By Corinne Murdock |
On Wednesday, Unilever sold its Ben & Jerry’s business in Israel to its current licensee, American Quality Products (AQP), effectively reversing the ice cream brand’s boycott of Israeli-occupied territory they believed belonged to Palestinians, or “Occupied Palestinian Territory” (OPT). The move came about six months before Ben & Jerry’s license agreement there was set to expire. Ben & Jerry pledged to continue selling in Israel through a different arrangement after that — just not within OPT.
The British consumer goods conglomerate asserted in a press release that they weren’t supportive of Ben & Jerry’s boycott, which they implied was antisemitic. The company explained that it was slow to take action on the boycott, which began last July, because they wanted to conduct an extensive review with parties involved, including the Israeli government.
“Unilever rejects completely and repudiates unequivocally any form of discrimination or intolerance. Antisemitism has no place in any society. We have never expressed any support for the Boycott Divestment Sanctions (BDS) movement and have no intention of changing that position,” wrote Unilever.
The conglomerate expressed hope that the Israeli and Palestinian governments could reach a peaceful resolution in their conflict.
Ben & Jerry’s insisted that their boycott wasn’t rooted in antisemitism.
Ben & Jerry’s boycotted the Israel-occupied area last July in response to controversy over Israeli forces along the West Bank, which the company asserted was an illegal incursion. In response, State Treasurer Kimberly Yee divested Unilever of state funds in September. The state originally had around $143 million invested in the conglomerate.
At the time, Yee pointed to Arizona law prohibiting state funds from going to entities that boycott Israel.
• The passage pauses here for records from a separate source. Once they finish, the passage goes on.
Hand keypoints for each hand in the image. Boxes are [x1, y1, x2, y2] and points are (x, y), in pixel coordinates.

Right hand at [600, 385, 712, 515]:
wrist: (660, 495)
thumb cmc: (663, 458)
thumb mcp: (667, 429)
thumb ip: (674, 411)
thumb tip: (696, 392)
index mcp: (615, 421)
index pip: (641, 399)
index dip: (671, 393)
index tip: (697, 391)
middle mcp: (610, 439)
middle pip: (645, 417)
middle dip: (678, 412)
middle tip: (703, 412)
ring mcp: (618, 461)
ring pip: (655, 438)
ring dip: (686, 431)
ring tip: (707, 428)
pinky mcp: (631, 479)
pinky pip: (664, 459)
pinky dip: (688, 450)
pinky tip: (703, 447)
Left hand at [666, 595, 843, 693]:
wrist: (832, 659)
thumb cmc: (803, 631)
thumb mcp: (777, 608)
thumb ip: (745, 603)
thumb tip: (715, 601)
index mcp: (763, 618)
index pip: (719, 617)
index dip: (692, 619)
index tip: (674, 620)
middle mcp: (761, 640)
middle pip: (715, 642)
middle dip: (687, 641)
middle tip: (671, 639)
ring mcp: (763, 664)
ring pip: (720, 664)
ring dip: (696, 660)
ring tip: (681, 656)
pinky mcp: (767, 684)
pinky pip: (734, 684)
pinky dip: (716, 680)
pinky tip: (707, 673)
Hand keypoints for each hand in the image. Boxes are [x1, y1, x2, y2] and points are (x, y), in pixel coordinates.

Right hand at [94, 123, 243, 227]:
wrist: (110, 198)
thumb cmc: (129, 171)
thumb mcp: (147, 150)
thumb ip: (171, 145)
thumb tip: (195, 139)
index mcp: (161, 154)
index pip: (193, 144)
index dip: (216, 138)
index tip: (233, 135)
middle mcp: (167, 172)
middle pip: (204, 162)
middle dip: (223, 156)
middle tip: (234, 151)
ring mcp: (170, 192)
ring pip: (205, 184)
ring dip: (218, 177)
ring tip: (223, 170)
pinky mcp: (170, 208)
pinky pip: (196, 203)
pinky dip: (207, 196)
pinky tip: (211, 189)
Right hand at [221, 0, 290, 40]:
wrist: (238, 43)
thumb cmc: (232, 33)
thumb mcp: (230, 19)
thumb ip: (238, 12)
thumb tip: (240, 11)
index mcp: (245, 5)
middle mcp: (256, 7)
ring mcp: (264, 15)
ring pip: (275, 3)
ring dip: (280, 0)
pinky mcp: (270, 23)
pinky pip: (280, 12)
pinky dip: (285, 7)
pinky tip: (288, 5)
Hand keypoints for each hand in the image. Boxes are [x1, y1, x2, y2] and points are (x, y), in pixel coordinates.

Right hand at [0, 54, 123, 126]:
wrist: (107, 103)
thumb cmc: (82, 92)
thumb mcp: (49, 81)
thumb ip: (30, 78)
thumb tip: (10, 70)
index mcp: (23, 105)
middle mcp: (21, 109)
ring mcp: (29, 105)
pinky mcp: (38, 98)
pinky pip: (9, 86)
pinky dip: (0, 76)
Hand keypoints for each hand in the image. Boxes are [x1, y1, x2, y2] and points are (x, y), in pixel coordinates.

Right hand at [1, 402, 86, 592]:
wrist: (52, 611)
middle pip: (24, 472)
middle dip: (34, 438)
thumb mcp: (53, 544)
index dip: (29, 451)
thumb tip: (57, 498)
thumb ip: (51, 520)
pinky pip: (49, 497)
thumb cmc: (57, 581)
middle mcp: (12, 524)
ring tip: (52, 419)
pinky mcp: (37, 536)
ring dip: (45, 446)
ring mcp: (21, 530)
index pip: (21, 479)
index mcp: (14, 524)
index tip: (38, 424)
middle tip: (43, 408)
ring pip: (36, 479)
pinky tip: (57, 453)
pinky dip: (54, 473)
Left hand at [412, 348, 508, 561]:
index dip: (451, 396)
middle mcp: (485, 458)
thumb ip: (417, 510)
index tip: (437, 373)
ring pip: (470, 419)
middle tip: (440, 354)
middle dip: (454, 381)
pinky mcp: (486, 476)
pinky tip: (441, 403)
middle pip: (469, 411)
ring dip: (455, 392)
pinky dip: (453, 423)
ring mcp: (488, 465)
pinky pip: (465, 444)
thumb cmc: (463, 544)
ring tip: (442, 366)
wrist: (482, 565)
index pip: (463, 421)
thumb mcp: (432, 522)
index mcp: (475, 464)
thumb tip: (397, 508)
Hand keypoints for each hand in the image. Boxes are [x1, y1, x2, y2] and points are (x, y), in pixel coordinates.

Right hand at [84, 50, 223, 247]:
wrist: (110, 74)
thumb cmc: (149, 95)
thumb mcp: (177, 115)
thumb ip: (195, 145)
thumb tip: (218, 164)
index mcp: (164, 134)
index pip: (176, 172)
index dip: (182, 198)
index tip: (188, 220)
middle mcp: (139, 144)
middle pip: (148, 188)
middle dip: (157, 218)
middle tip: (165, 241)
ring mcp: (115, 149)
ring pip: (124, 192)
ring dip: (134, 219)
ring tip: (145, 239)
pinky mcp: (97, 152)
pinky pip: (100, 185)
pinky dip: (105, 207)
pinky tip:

“I gave Unilever PLC, the parent company of Ben & Jerry’s, an ultimatum: reverse the action of Ben & Jerry’s or divest itself of Ben & Jerry’s to come into compliance with Arizona law or face the consequences. They chose the latter,” said Yee. “It does not matter how much investment Unilever PLC has in Israel, with Ben & Jerry’s decision to no longer sell its product in the West Bank, the companies are in violation of the law in Arizona. Arizona will not do business with companies that are attempting to undermine Israel’s economy and blatantly disregarding Arizona’s law.”
On Thursday, Yee issued a formal statement commending Unilever for reversing Ben & Jerry’s boycott. However, the treasurer didn’t pledge to restore the divested funds immediately. Yee shared that her office would review Unilever before deciding to reinvest.
“[I] continue to be concerned about the woke decisions of Ben & Jerry’s Board of Directors,” remarked Yee in closing.
In a statement, Ben & Jerry’s expressed that they didn’t support Unilever’s decision.
“We continue to believe it is inconsistent with Ben & Jerry’s values for our ice cream to be sold in the Occupied Palestinian Territory,” stated the company.